Gila Molcho lost her brother Ian Feinberg while on a European Union mission in Gaza. “Where are the people of Israel? Why am I here alone,” she cried. “We are selling ourselves cheap. Every person I’ve met told me how right I was and how wrong this (the release) is, but no one looks me in the eyes.

“We cannot fight this irrational step alone. I beg of you, come here and say this is unacceptable.”

Ron Kerman lost his daughter Tal in a terror attack on a bus in Haifa. “The government promised not to enter into negotiations with preconditions but they gave in and did so with the toughest precondition of all – freeing traitor terrorists,” he said. “We’ve never sunk this low.”

Yossi Dor, father of Asaf Dor who was also murdered in the terrorist bombing in Haifa, said: “We’re not that naïve to think the Supreme Court will outlay the move. But the court has to send a message today, like in the Zvi Bar case. Let them say that it’s ‘Kosher but smells of something bad’, let them say that it makes no sense that negotiations haven’t even started yet and already we are releasing lowlife murderers.”

Oded Karmani, who lost his brother Ronen, said that one of his brother’s murderers was released in the Shalit deal. “We consented then to the release of murderer for a live soldier, which has so much value.
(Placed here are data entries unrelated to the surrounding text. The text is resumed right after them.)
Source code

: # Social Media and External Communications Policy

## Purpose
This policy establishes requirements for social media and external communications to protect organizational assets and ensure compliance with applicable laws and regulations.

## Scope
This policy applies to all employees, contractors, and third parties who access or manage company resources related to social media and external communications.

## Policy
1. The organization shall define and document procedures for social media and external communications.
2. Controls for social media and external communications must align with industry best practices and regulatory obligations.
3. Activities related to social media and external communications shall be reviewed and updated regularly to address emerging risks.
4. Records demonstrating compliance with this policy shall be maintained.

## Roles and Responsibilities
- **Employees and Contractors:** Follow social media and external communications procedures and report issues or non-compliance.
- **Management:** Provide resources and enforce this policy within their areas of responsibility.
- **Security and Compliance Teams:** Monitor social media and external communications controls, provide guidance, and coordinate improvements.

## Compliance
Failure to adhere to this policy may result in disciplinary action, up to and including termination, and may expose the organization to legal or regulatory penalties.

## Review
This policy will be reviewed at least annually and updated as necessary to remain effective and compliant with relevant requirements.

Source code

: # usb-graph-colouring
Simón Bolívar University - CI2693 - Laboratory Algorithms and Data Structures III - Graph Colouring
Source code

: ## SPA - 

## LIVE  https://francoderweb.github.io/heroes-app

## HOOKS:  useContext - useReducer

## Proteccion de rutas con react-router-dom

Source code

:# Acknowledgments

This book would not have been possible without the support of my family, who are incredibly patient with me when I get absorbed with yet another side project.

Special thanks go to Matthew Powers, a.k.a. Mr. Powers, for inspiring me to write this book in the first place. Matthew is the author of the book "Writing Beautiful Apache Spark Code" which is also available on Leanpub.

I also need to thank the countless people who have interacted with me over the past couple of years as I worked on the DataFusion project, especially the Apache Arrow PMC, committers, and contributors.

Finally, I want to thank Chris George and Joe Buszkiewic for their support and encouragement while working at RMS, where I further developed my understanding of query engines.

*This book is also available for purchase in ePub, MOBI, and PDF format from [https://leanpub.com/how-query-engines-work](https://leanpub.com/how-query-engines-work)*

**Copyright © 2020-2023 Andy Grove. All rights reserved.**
But we’ve come here today to cry out against the release of criminal murders, among them my brother’s murderer, for nothing.

“How can we believe them, when Abu Mazen keeps declaring that terror is his way. How can we believe them, when 40% of prisoners who are freed go back to terror. We are crying here in the face of those who killed, murdered, bombed and slaughtered and are now being released as heroes with no reward.

The criteria by which the ministers will determine the prisoners’ identities were set by the Shin Bet, which categorized prisoners based on different parameters. The aim is that the identity of those released will bolster Palestinian President Mahmoud Abbas’ while also being reasonably accepted by the Israeli public.

The Shin Bet’s lists will be presented to the ministers Sunday, and the names will be released to the public after the meeting. The law stipulates that prisoners’ names must be published in the Shin Bet website 48 hours prior to the release. President Shimon Peres will probably not have to sign paroles, since most of the prisoners released in the first round are Palestinian citizens—in which case the military grants their release.